(Collected data entries)
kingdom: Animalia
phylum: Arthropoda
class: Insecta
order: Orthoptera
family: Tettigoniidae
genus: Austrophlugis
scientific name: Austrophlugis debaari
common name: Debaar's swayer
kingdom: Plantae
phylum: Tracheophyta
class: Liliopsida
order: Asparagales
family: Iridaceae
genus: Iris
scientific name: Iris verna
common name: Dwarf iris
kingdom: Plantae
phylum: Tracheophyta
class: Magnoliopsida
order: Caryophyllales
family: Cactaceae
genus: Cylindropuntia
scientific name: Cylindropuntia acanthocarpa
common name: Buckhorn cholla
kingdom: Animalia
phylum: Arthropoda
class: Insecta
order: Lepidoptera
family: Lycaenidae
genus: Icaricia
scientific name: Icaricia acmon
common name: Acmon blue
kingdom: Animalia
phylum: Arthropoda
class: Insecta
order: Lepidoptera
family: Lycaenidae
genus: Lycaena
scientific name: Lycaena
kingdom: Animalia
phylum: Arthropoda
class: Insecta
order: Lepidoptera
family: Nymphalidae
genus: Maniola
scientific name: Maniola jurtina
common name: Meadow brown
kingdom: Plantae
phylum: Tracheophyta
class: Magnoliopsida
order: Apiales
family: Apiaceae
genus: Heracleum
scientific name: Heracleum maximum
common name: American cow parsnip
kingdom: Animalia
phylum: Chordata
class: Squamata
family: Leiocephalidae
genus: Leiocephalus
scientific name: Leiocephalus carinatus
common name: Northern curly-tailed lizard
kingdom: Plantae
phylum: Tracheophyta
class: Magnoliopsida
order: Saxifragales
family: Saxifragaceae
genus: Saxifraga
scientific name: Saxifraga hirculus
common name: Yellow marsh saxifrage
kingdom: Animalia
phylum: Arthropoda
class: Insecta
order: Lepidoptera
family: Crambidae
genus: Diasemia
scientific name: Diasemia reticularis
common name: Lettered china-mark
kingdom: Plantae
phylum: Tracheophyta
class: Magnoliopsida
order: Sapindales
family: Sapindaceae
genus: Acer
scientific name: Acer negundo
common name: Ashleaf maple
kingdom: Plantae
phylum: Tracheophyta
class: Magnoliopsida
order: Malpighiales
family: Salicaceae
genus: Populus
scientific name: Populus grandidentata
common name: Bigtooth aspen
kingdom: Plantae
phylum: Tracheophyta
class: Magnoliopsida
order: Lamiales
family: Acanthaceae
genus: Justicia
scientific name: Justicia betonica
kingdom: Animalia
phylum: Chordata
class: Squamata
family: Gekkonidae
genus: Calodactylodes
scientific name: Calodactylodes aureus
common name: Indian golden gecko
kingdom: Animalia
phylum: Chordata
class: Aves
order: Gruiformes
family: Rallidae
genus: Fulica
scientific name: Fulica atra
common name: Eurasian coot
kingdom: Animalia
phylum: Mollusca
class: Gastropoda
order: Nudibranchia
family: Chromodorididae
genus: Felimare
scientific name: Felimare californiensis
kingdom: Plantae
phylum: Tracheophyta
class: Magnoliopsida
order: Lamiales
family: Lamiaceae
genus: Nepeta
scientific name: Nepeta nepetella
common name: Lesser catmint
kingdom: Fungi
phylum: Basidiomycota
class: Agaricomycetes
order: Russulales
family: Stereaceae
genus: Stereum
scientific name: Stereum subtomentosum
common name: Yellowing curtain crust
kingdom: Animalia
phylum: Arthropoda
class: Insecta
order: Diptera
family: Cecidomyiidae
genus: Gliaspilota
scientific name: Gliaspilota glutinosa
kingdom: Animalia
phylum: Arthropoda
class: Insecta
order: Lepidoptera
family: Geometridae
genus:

◆ EXERCISE DESCRIPTION
Copy every line of the entries above without changing anything.

◆ THE ANSWER
kingdom: Animalia
phylum: Arthropoda
class: Insecta
order: Orthoptera
family: Tettigoniidae
genus: Austrophlugis
scientific name: Austrophlugis debaari
common name: Debaar's swayer
kingdom: Plantae
phylum: Tracheophyta
class: Liliopsida
order: Asparagales
family: Iridaceae
genus: Iris
scientific name: Iris verna
common name: Dwarf iris
kingdom: Plantae
phylum: Tracheophyta
class: Magnoliopsida
order: Caryophyllales
family: Cactaceae
genus: Cylindropuntia
scientific name: Cylindropuntia acanthocarpa
common name: Buckhorn cholla
kingdom: Animalia
phylum: Arthropoda
class: Insecta
order: Lepidoptera
family: Lycaenidae
genus: Icaricia
scientific name: Icaricia acmon
common name: Acmon blue
kingdom: Animalia
phylum: Arthropoda
class: Insecta
order: Lepidoptera
family: Lycaenidae
genus: Lycaena
scientific name: Lycaena
kingdom: Animalia
phylum: Arthropoda
class: Insecta
order: Lepidoptera
family: Nymphalidae
genus: Maniola
scientific name: Maniola jurtina
common name: Meadow brown
kingdom: Plantae
phylum: Tracheophyta
class: Magnoliopsida
order: Apiales
family: Apiaceae
genus: Heracleum
scientific name: Heracleum maximum
common name: American cow parsnip
kingdom: Animalia
phylum: Chordata
class: Squamata
family: Leiocephalidae
genus: Leiocephalus
scientific name: Leiocephalus carinatus
common name: Northern curly-tailed lizard
kingdom: Plantae
phylum: Tracheophyta
class: Magnoliopsida
order: Saxifragales
family: Saxifragaceae
genus: Saxifraga
scientific name: Saxifraga hirculus
common name: Yellow marsh saxifrage
kingdom: Animalia
phylum: Arthropoda
class: Insecta
order: Lepidoptera
family: Crambidae
genus: Diasemia
scientific name: Diasemia reticularis
common name: Lettered china-mark
kingdom: Plantae
phylum: Tracheophyta
class: Magnoliopsida
order: Sapindales
family: Sapindaceae
genus: Acer
scientific name: Acer negundo
common name: Ashleaf maple
kingdom: Plantae
phylum: Tracheophyta
class: Magnoliopsida
order: Malpighiales
family: Salicaceae
genus: Populus
scientific name: Populus grandidentata
common name: Bigtooth aspen
kingdom: Plantae
phylum: Tracheophyta
class: Magnoliopsida
order: Lamiales
family: Acanthaceae
genus: Justicia
scientific name: Justicia betonica
kingdom: Animalia
phylum: Chordata
class: Squamata
family: Gekkonidae
genus: Calodactylodes
scientific name: Calodactylodes aureus
common name: Indian golden gecko
kingdom: Animalia
phylum: Chordata
class: Aves
order: Gruiformes
family: Rallidae
genus: Fulica
scientific name: Fulica atra
common name: Eurasian coot
kingdom: Animalia
phylum: Mollusca
class: Gastropoda
order: Nudibranchia
family: Chromodorididae
genus: Felimare
scientific name: Felimare californiensis
kingdom: Plantae
phylum: Tracheophyta
class: Magnoliopsida
order: Lamiales
family: Lamiaceae
genus: Nepeta
scientific name: Nepeta nepetella
common name: Lesser catmint
kingdom: Fungi
phylum: Basidiomycota
class: Agaricomycetes
order: Russulales
family: Stereaceae
genus: Stereum
scientific name: Stereum subtomentosum
common name: Yellowing curtain crust
kingdom: Animalia
phylum: Arthropoda
class: Insecta
order: Diptera
family: Cecidomyiidae
genus: Gliaspilota
scientific name: Gliaspilota glutinosa
kingdom: Animalia
phylum: Arthropoda
class: Insecta
order: Lepidoptera
family: Geometridae
genus:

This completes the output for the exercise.